Implications of the just in time nature of LINQ

I love LINQ! I’ve found that much of the code I write involves manipulating collections in ways that can be very naturally expressed in LINQ. One interesting aspect of LINQ is that things are evaluated just in time as you enumerate over them. This can have a few unexpected consequences. Here are a couple of examples. Take the following test class:

         private class Test
        {
            public int Value { get; set; }
        }

Now, think about the following code:

             IEnumerable<Test> tests = Enumerable.Range(1, 3).Select(i => new Test() { Value = i });

            foreach (Test test in tests)
            {
                test.Value += 100;
            }

            foreach (Test test in tests)
            {
                Console.WriteLine(test.Value);
            }

For those not familiar with LINQ, the Enumerable.Range(1, 3) creates an IEumerable that ranges from 1 to 3, and then the Select creates new Test objects with a Value equal to the current value, meaning the overall expression creates Tests with values that range from 1 to 3. So, what does this output? You might expect 101, 102, and 103 because the first foreach increments the values. However, it prints 1, 2, 3. The reason is that foreach calls tests.GetEnumerator which runs through the process of creating Test objects as MoveNext/Current is called through the foreach loop.

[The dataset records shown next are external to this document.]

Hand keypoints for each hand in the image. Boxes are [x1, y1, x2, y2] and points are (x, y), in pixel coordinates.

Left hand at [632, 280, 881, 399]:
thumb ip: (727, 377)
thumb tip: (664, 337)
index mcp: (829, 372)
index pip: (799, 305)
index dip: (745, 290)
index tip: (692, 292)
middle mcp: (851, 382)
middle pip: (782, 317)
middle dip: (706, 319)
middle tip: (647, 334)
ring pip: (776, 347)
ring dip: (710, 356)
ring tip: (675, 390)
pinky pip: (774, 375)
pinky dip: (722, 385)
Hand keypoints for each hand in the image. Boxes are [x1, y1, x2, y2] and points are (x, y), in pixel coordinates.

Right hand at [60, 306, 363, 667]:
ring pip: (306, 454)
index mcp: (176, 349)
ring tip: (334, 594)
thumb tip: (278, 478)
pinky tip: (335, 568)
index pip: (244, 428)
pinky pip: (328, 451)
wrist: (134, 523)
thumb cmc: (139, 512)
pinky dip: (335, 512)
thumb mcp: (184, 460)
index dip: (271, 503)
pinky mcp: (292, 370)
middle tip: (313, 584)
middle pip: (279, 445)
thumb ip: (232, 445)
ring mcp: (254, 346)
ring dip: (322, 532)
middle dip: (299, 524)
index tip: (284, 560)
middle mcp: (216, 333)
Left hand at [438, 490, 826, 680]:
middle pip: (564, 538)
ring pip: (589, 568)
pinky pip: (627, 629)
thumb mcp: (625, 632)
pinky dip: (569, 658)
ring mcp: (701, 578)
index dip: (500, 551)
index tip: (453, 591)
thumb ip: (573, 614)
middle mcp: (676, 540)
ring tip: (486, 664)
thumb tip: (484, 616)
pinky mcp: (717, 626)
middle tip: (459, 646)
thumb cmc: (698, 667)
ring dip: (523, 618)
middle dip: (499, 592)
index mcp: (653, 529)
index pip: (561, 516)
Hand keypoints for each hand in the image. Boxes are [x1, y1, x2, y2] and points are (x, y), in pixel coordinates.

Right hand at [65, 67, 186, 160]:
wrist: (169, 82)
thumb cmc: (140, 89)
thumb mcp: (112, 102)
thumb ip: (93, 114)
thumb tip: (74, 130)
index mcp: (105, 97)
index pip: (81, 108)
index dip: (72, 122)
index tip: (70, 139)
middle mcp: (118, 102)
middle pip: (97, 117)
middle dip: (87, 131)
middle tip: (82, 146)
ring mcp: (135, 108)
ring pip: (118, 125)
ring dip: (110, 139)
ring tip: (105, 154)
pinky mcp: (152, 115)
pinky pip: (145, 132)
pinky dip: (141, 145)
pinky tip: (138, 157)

So, the first time we go though the loop it creates 3 Test objects and we increment the value. However, those Test objects are just returned by the enumerator and don’t get stored anywhere. The second time we go through the loop we create 3 new Test objects with values 1-3. One way to get the expected behavior would be to replace the first line with:

             List<Test> tests = Enumerable.Range(1, 3).Select(i => new Test() { Value = i }).ToList();

This creates a list with the Test values once, and then the foreach statements will enumerate the same set of Test values in that list.

Another gotcha of the just in time evaluation is that values in the lambda functions are evaluated at the time of enumeration. So, in the following example:

             int x = 0;

            tests = Enumerable.Range(1, 3).Select(i => new Test() { Value = x + i });

            x = 100;

            foreach (Test test in tests)
            {
                Console.WriteLine(test.Value);
            }

You get 101, 102, and 103 output. That’s because the “x + i” expression is evaluated after x is set to 100. This sort of issue is more subtle when you return a LINQ expression from a function. Who knows when that will be evaluated and what will change by then. Using ToList() is a reasonable way to force the evaluation time.